→ **Record set**
┄┄┄┄┄┄┄┄┄┄┄┄┄┄┄┄┄┄┄┄
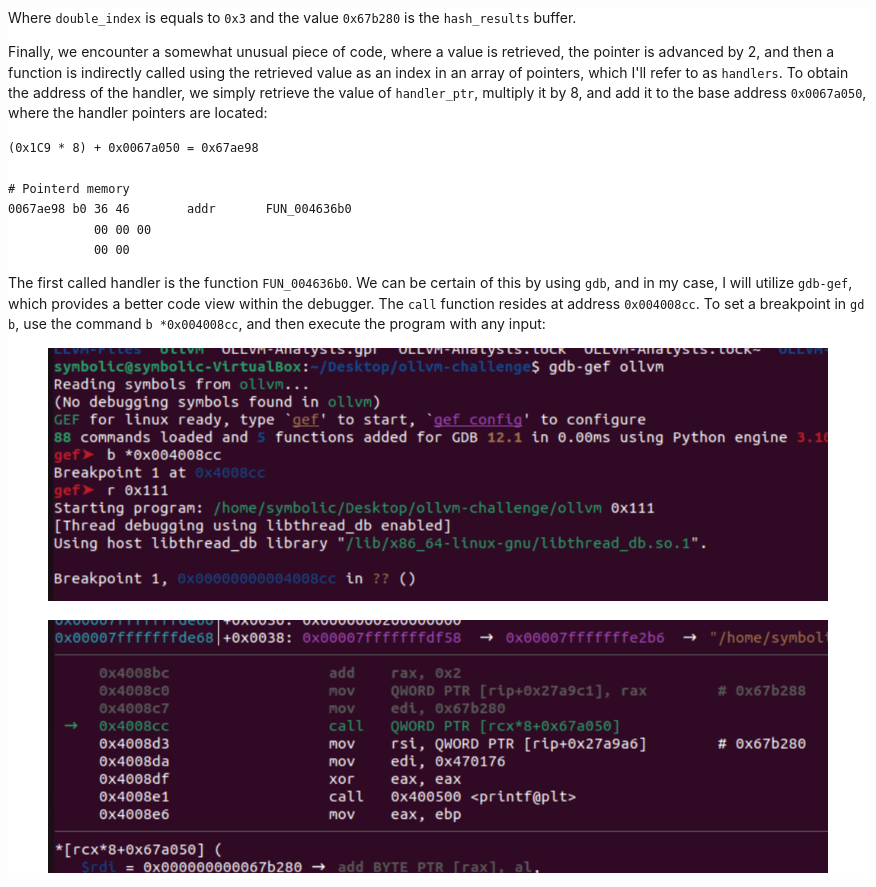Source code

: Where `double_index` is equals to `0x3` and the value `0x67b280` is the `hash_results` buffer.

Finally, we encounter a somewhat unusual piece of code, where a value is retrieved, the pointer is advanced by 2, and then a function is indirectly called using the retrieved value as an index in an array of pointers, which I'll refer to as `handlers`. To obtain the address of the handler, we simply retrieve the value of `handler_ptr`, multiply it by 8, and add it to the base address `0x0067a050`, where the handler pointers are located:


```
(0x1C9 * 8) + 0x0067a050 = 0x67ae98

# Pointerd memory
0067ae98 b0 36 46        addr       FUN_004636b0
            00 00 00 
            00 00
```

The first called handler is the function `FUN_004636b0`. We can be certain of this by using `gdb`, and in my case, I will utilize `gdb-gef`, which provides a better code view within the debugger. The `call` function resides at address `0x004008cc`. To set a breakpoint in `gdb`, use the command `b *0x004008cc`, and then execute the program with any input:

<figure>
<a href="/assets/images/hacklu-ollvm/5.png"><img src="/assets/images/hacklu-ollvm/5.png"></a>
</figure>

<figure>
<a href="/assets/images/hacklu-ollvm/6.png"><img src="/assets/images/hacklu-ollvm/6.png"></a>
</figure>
┄┄┄┄┄┄┄┄┄┄┄┄┄┄┄┄┄┄┄┄
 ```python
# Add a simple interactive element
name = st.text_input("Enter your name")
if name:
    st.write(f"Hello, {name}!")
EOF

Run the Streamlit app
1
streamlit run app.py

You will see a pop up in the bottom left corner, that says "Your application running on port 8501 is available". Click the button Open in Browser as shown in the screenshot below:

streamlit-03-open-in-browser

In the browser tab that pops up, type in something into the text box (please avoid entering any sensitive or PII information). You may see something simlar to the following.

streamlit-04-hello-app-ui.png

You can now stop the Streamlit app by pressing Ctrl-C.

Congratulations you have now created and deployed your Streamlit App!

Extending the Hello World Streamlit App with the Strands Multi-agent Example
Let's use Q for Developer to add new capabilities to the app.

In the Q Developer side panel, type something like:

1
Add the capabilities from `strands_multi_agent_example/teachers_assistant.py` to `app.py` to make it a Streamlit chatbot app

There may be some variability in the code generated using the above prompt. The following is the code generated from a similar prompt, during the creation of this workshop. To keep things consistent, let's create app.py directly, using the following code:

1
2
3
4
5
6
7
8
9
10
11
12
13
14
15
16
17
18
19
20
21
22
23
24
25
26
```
┄┄┄┄┄┄┄┄┄┄┄┄┄┄┄┄┄┄┄┄
→ **Task to carry out**
Count the lines in the data that contain the string "hacklu", and give nothing but that number.

→ **Solution to this task**
2